To-do item.
Search the records for the word "Политика" and copy every line in which it occurs.

Dataset excerpts.
%%

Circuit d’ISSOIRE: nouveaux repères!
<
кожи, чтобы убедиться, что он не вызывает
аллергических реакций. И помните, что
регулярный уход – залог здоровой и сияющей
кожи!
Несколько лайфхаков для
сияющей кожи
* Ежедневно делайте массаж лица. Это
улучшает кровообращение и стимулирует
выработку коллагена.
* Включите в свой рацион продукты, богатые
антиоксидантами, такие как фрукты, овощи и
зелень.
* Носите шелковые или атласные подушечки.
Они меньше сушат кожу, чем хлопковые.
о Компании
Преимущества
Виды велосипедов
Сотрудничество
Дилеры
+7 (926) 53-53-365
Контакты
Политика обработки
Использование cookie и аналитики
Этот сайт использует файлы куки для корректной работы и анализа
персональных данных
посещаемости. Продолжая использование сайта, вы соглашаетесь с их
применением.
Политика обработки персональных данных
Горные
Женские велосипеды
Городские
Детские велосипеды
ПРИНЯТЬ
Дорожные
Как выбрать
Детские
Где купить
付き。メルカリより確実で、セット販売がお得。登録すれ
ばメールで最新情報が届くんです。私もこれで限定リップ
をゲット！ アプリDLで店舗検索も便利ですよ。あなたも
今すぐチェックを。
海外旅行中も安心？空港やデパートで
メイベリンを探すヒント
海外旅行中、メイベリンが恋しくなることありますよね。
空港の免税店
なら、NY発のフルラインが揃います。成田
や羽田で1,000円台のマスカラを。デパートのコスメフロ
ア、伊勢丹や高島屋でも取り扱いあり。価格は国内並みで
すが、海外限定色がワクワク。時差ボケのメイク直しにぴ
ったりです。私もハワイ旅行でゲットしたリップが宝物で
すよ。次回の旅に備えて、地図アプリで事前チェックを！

%%

Exercise output.
Политика обработки
Политика обработки персональных данных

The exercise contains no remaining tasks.